[Required work] What you return should be the full listing, copied exactly and stripped of its pictures.
== Data
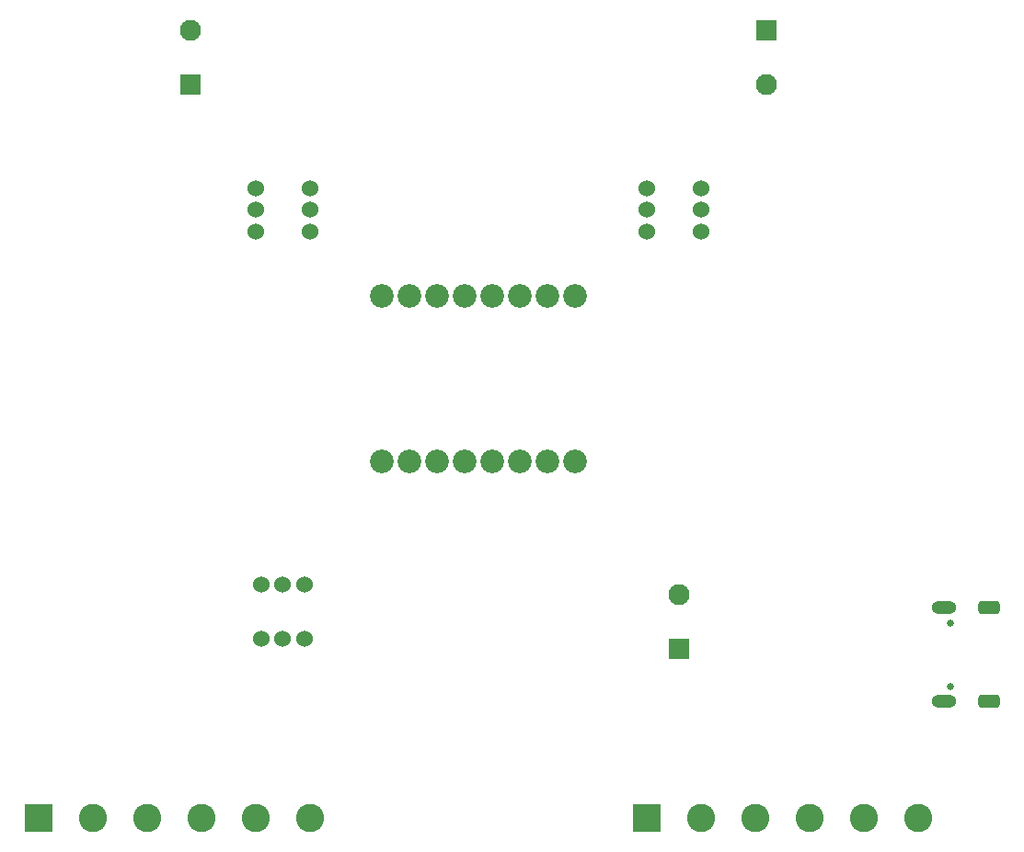
<source format=gbr>
%TF.GenerationSoftware,KiCad,Pcbnew,8.0.5*%
%TF.CreationDate,2024-11-07T23:04:13-05:00*%
%TF.ProjectId,LF02E1,4c463032-4531-42e6-9b69-6361645f7063,rev?*%
%TF.SameCoordinates,Original*%
%TF.FileFunction,Soldermask,Bot*%
%TF.FilePolarity,Negative*%
%FSLAX46Y46*%
G04 Gerber Fmt 4.6, Leading zero omitted, Abs format (unit mm)*
G04 Created by KiCad (PCBNEW 8.0.5) date 2024-11-07 23:04:13*
%MOMM*%
%LPD*%
G01*
G04 APERTURE LIST*
G04 Aperture macros list*
%AMRoundRect*
0 Rectangle with rounded corners*
0 $1 Rounding radius*
0 $2 $3 $4 $5 $6 $7 $8 $9 X,Y pos of 4 corners*
0 Add a 4 corners polygon primitive as box body*
4,1,4,$2,$3,$4,$5,$6,$7,$8,$9,$2,$3,0*
0 Add four circle primitives for the rounded corners*
1,1,$1+$1,$2,$3*
1,1,$1+$1,$4,$5*
1,1,$1+$1,$6,$7*
1,1,$1+$1,$8,$9*
0 Add four rect primitives between the rounded corners*
20,1,$1+$1,$2,$3,$4,$5,0*
20,1,$1+$1,$4,$5,$6,$7,0*
20,1,$1+$1,$6,$7,$8,$9,0*
20,1,$1+$1,$8,$9,$2,$3,0*%
G04 Aperture macros list end*
%ADD10C,1.524000*%
%ADD11R,1.950000X1.950000*%
%ADD12C,1.950000*%
%ADD13C,0.650000*%
%ADD14O,2.304000X1.204000*%
%ADD15RoundRect,0.301000X0.701000X-0.301000X0.701000X0.301000X-0.701000X0.301000X-0.701000X-0.301000X0*%
%ADD16R,2.600000X2.600000*%
%ADD17C,2.600000*%
%ADD18C,2.184000*%
G04 APERTURE END LIST*
D10*
%TO.C,U6*%
X163000000Y-82899267D03*
X163000000Y-80899267D03*
X163000000Y-78899267D03*
X168000000Y-82899267D03*
X168000000Y-80899267D03*
X168000000Y-78899267D03*
%TD*%
D11*
%TO.C,J2*%
X166000000Y-121399267D03*
D12*
X166000000Y-116399267D03*
%TD*%
D11*
%TO.C,J3*%
X121000000Y-69399267D03*
D12*
X121000000Y-64399267D03*
%TD*%
D13*
%TO.C,J5*%
X190900000Y-124789267D03*
X190900000Y-119009267D03*
D14*
X190320000Y-126219267D03*
X190320000Y-117579267D03*
D15*
X194500000Y-126219267D03*
X194500000Y-117579267D03*
%TD*%
D10*
%TO.C,U4*%
X127500000Y-115399267D03*
X129500000Y-115399267D03*
X131500000Y-115399267D03*
X127500000Y-120399267D03*
X129500000Y-120399267D03*
X131500000Y-120399267D03*
%TD*%
%TO.C,U3*%
X132000000Y-78899267D03*
X132000000Y-80899267D03*
X132000000Y-82899267D03*
X127000000Y-78899267D03*
X127000000Y-80899267D03*
X127000000Y-82899267D03*
%TD*%
D16*
%TO.C,J7*%
X163000000Y-136899267D03*
D17*
X168000000Y-136899267D03*
X173000000Y-136899267D03*
X178000000Y-136899267D03*
X183000000Y-136899267D03*
X188000000Y-136899267D03*
%TD*%
D11*
%TO.C,J4*%
X174000000Y-64399267D03*
D12*
X174000000Y-69399267D03*
%TD*%
D18*
%TO.C,U1*%
X138621404Y-104114059D03*
X141161404Y-104114059D03*
X143701404Y-104114059D03*
X146241404Y-104114059D03*
X148781404Y-104114059D03*
X151321404Y-104114059D03*
X153861404Y-104114059D03*
X156401404Y-104114059D03*
X156401404Y-88874059D03*
X153861404Y-88874059D03*
X151321404Y-88874059D03*
X148781404Y-88874059D03*
X146241404Y-88874059D03*
X143701404Y-88874059D03*
X141161404Y-88874059D03*
X138621404Y-88874059D03*
%TD*%
D16*
%TO.C,J6*%
X107025000Y-136899267D03*
D17*
X112025000Y-136899267D03*
X117025000Y-136899267D03*
X122025000Y-136899267D03*
X127025000Y-136899267D03*
X132025000Y-136899267D03*
%TD*%
M02*

</source>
====
[Solution to this exercise]
<source format=gbr>
%TF.GenerationSoftware,KiCad,Pcbnew,8.0.5*%
%TF.CreationDate,2024-11-07T23:04:13-05:00*%
%TF.ProjectId,LF02E1,4c463032-4531-42e6-9b69-6361645f7063,rev?*%
%TF.SameCoordinates,Original*%
%TF.FileFunction,Soldermask,Bot*%
%TF.FilePolarity,Negative*%
%FSLAX46Y46*%
G04 Gerber Fmt 4.6, Leading zero omitted, Abs format (unit mm)*
G04 Created by KiCad (PCBNEW 8.0.5) date 2024-11-07 23:04:13*
%MOMM*%
%LPD*%
G01*
G04 APERTURE LIST*
G04 Aperture macros list*
%AMRoundRect*
0 Rectangle with rounded corners*
0 $1 Rounding radius*
0 $2 $3 $4 $5 $6 $7 $8 $9 X,Y pos of 4 corners*
0 Add a 4 corners polygon primitive as box body*
4,1,4,$2,$3,$4,$5,$6,$7,$8,$9,$2,$3,0*
0 Add four circle primitives for the rounded corners*
1,1,$1+$1,$2,$3*
1,1,$1+$1,$4,$5*
1,1,$1+$1,$6,$7*
1,1,$1+$1,$8,$9*
0 Add four rect primitives between the rounded corners*
20,1,$1+$1,$2,$3,$4,$5,0*
20,1,$1+$1,$4,$5,$6,$7,0*
20,1,$1+$1,$6,$7,$8,$9,0*
20,1,$1+$1,$8,$9,$2,$3,0*%
G04 Aperture macros list end*
%ADD10C,1.524000*%
%ADD11R,1.950000X1.950000*%
%ADD12C,1.950000*%
%ADD13C,0.650000*%
%ADD14O,2.304000X1.204000*%
%ADD15RoundRect,0.301000X0.701000X-0.301000X0.701000X0.301000X-0.701000X0.301000X-0.701000X-0.301000X0*%
%ADD16R,2.600000X2.600000*%
%ADD17C,2.600000*%
%ADD18C,2.184000*%
G04 APERTURE END LIST*
D10*
%TO.C,U6*%
X163000000Y-82899267D03*
X163000000Y-80899267D03*
X163000000Y-78899267D03*
X168000000Y-82899267D03*
X168000000Y-80899267D03*
X168000000Y-78899267D03*
%TD*%
D11*
%TO.C,J2*%
X166000000Y-121399267D03*
D12*
X166000000Y-116399267D03*
%TD*%
D11*
%TO.C,J3*%
X121000000Y-69399267D03*
D12*
X121000000Y-64399267D03*
%TD*%
D13*
%TO.C,J5*%
X190900000Y-124789267D03*
X190900000Y-119009267D03*
D14*
X190320000Y-126219267D03*
X190320000Y-117579267D03*
D15*
X194500000Y-126219267D03*
X194500000Y-117579267D03*
%TD*%
D10*
%TO.C,U4*%
X127500000Y-115399267D03*
X129500000Y-115399267D03*
X131500000Y-115399267D03*
X127500000Y-120399267D03*
X129500000Y-120399267D03*
X131500000Y-120399267D03*
%TD*%
%TO.C,U3*%
X132000000Y-78899267D03*
X132000000Y-80899267D03*
X132000000Y-82899267D03*
X127000000Y-78899267D03*
X127000000Y-80899267D03*
X127000000Y-82899267D03*
%TD*%
D16*
%TO.C,J7*%
X163000000Y-136899267D03*
D17*
X168000000Y-136899267D03*
X173000000Y-136899267D03*
X178000000Y-136899267D03*
X183000000Y-136899267D03*
X188000000Y-136899267D03*
%TD*%
D11*
%TO.C,J4*%
X174000000Y-64399267D03*
D12*
X174000000Y-69399267D03*
%TD*%
D18*
%TO.C,U1*%
X138621404Y-104114059D03*
X141161404Y-104114059D03*
X143701404Y-104114059D03*
X146241404Y-104114059D03*
X148781404Y-104114059D03*
X151321404Y-104114059D03*
X153861404Y-104114059D03*
X156401404Y-104114059D03*
X156401404Y-88874059D03*
X153861404Y-88874059D03*
X151321404Y-88874059D03*
X148781404Y-88874059D03*
X146241404Y-88874059D03*
X143701404Y-88874059D03*
X141161404Y-88874059D03*
X138621404Y-88874059D03*
%TD*%
D16*
%TO.C,J6*%
X107025000Y-136899267D03*
D17*
X112025000Y-136899267D03*
X117025000Y-136899267D03*
X122025000Y-136899267D03*
X127025000Y-136899267D03*
X132025000Y-136899267D03*
%TD*%
M02*

</source>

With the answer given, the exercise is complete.